Comments (15)
Per discussion on Skype, I'll look into this over the new week or so.
from twitter-tools.
Copied from @telsayed in #26, the analyzer should keep intact URLs, and not strip preceding @'s and #'s:
•hashtags (i.e., that are mentioned in the tweet), [so that we can retrieve all tweets that have a specific hashtag].
•mentions (usernames mentioned in the tweet)
•URLs [so that we can get all tweets that point to a specific URL]
•comments (that are written beside a retweet)
from twitter-tools.
The name of the current analyzer is LowerCaseHashtagMentionPreservingTokenizer, so that is the intent... :)
from twitter-tools.
Current Sate of Tokenizer
Below is an example of some tweets, and how the current Tokenizer handles them (a | represents a token character)
AT&T getting secret immunity from wiretapping laws for government surveillance http://vrge.co/ZP3Fx5
AT|T|getting|secret|immunity|from|wiretapping|laws|for|government|surveillance|http|||vrge|co|ZP3Fx5
want to see the @verge aston martin GT4 racer tear up long beach? http://theracersgroup.kinja.com/watch-an-aston-martin-vantage-gt4-tear-around-long-beac-479726219 …
want|to|see|the|@verge|aston|martin|GT4|racer|tear|up|long|beach||http|||theracersgroup|kinja|com|watch|an|aston|martin|vantage|gt4|tear|around|long|beac|479726219||
Incredibly good news! #Drupal users rally http://bit.ly/Z8ZoFe to ensure blind accessibility contributor gets to @DrupalCon #Opensource
Incredibly|good|news||#Drupal|users|rally|http|||bit|ly|Z8ZoFe||to|ensure|blind|accessibility|contributor|gets|to|@DrupalCon|#Opensource
We're entering the quiet hours at #amznhack. #Rindfleischetikettierungsüberwachungsaufgabenübertragungsgesetz
We|re|entering|the|quiet|hours|at|#amznhack||#Rindfleischetikettierungsüberwachungsaufgabenübertragungsgesetz
The 2013 Social Event Detection Task (SED) at #mediaeval2013, http://bit.ly/16nITsf supported by @linkedtv @project_mmixer @socialsensor_ip
The|2013|Social|Event|Detection|Task||SED||at|#mediaeval2013||http|||bit|ly|16nITsf||supported|by|@linkedtv|@project|mmixer|@socialsensor|ip
http://www.google.co.uk/#sclient=psy-ab&q=boston&oq=boston&gs_l=hp.3..0i3l3j0.1740.1740.1.1935.1.1.0.0.0.0.73.73.1.1.0...0.0...1c.1.11.psy-ab.Y6qmtfBiK3M&pbx=1&bav=on.2,or.r_qf.&bvm=bv.45580626,d.d2k&fp=d5785e6541662a88&biw=1087&bih=989
http|||www|google|co|uk|#sclient|psy|ab|q|boston|oq|boston|gs|l|hp|3||0i3l3j0|1740|1740|1|1935|1|1|0|0|0|0|73|73|1|1|0|||0|0|||1c|1|11|psy|ab|Y6qmtfBiK3M|pbx|1|bav|on|2|or|r|qf||bvm|bv|45580626|d|d2k|fp|d5785e6541662a88|biw|1087|bih|989
this is [email protected]
this|is|an@example|com
:@blah#hashtag
|@blah#hashtag
Observations
- It handles most mentions and hashtags correctly, however that are a number of cases where it does not work (e.g. the underscore character _ should be valid)

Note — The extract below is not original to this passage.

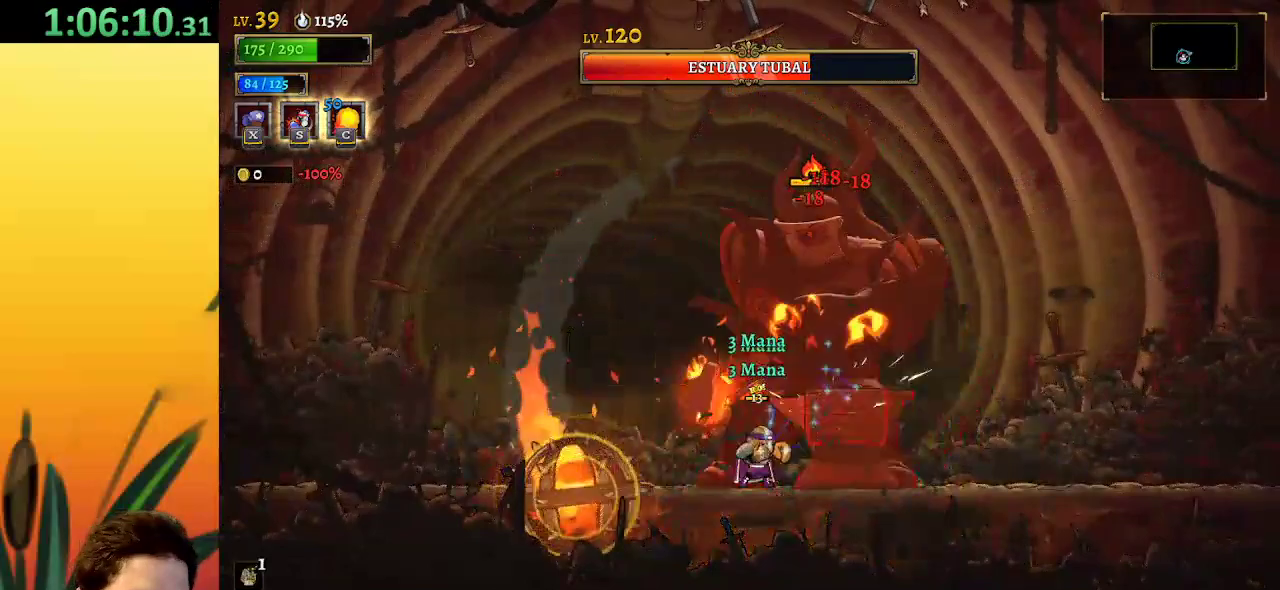
{"keys": ["d", "right"], "events": [[300, "x", "up"], [350, "right", "down"], [400, "d", "down"]]}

- There are a number of cases when tokenization should have occurred due the hashtags and mentions being invalid (i.e. when the "mention" is proceeded by an invalid character, such as an email address)
- URLs simply do not work
- Words which contain apostrophes are split - I'm not sure this is desirable
I believe tokenization needs to occur in multiple steps:
- Split at white space characters only
- Use regular expression to match entities
- Perform further tokenization depending on entity/non-entity
Regular expressions for valid entities can be found here. I plan on using these to decide which type of tokenization to perform after whitespace tokenization.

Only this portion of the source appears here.